Source data =
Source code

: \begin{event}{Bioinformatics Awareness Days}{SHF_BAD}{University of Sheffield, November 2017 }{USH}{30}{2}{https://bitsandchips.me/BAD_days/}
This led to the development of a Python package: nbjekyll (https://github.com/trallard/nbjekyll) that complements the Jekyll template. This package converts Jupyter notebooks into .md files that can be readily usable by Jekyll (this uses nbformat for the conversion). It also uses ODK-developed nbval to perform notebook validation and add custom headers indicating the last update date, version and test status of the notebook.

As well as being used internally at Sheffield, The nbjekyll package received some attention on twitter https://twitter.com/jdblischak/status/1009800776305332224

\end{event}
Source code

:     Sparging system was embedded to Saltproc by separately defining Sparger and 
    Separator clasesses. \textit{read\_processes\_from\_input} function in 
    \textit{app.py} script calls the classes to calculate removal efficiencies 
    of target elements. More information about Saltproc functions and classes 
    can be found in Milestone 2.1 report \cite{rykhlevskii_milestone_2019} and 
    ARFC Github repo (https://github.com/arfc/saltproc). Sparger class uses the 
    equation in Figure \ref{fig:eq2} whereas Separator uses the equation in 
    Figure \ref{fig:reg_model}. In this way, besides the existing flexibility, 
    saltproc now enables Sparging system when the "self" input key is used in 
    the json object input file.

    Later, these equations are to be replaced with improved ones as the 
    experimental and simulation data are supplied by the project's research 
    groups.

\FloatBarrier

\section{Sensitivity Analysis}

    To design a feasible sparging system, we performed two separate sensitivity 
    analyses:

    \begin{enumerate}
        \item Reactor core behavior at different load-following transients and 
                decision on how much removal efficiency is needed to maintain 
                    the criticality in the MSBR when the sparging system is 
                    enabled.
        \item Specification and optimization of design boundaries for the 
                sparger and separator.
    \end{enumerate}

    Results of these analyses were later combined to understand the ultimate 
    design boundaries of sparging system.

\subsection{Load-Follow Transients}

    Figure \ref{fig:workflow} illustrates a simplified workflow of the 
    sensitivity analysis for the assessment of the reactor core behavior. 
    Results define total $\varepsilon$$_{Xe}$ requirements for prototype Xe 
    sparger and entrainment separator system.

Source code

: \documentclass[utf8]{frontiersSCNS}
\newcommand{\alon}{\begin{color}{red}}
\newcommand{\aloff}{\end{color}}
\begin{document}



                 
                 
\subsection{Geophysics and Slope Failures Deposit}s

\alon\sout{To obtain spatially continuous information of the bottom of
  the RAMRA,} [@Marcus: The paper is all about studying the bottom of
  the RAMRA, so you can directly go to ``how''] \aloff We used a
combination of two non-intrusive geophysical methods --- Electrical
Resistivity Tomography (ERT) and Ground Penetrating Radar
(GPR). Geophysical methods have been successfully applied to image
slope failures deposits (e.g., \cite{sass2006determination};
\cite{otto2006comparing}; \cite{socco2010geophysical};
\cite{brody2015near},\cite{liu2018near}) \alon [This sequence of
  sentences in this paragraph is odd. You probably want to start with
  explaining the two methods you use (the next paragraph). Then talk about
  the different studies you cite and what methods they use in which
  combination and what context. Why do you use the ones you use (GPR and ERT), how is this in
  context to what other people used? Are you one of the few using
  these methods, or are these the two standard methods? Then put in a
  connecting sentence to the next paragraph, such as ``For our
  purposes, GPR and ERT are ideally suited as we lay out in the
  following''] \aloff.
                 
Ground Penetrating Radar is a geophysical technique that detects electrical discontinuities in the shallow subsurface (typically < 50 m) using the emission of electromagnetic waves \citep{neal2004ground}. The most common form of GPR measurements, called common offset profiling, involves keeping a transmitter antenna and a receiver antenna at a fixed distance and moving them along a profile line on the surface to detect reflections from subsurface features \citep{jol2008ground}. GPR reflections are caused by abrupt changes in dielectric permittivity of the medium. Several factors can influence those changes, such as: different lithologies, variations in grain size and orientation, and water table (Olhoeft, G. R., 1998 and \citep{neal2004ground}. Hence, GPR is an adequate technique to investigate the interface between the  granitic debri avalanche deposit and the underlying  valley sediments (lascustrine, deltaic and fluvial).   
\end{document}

Task instructions = One stretch of the lines above is wanted, from the line that contains "of Sheffield, November" through the line that contains "decision on how". Output it exactly.

Output of the exercise =
: \begin{event}{Bioinformatics Awareness Days}{SHF_BAD}{University of Sheffield, November 2017 }{USH}{30}{2}{https://bitsandchips.me/BAD_days/}
This led to the development of a Python package: nbjekyll (https://github.com/trallard/nbjekyll) that complements the Jekyll template. This package converts Jupyter notebooks into .md files that can be readily usable by Jekyll (this uses nbformat for the conversion). It also uses ODK-developed nbval to perform notebook validation and add custom headers indicating the last update date, version and test status of the notebook.

As well as being used internally at Sheffield, The nbjekyll package received some attention on twitter https://twitter.com/jdblischak/status/1009800776305332224

\end{event}
Source code

:     Sparging system was embedded to Saltproc by separately defining Sparger and 
    Separator clasesses. \textit{read\_processes\_from\_input} function in 
    \textit{app.py} script calls the classes to calculate removal efficiencies 
    of target elements. More information about Saltproc functions and classes 
    can be found in Milestone 2.1 report \cite{rykhlevskii_milestone_2019} and 
    ARFC Github repo (https://github.com/arfc/saltproc). Sparger class uses the 
    equation in Figure \ref{fig:eq2} whereas Separator uses the equation in 
    Figure \ref{fig:reg_model}. In this way, besides the existing flexibility, 
    saltproc now enables Sparging system when the "self" input key is used in 
    the json object input file.

    Later, these equations are to be replaced with improved ones as the 
    experimental and simulation data are supplied by the project's research 
    groups.

\FloatBarrier

\section{Sensitivity Analysis}

    To design a feasible sparging system, we performed two separate sensitivity 
    analyses:

    \begin{enumerate}
        \item Reactor core behavior at different load-following transients and 
                decision on how much removal efficiency is needed to maintain 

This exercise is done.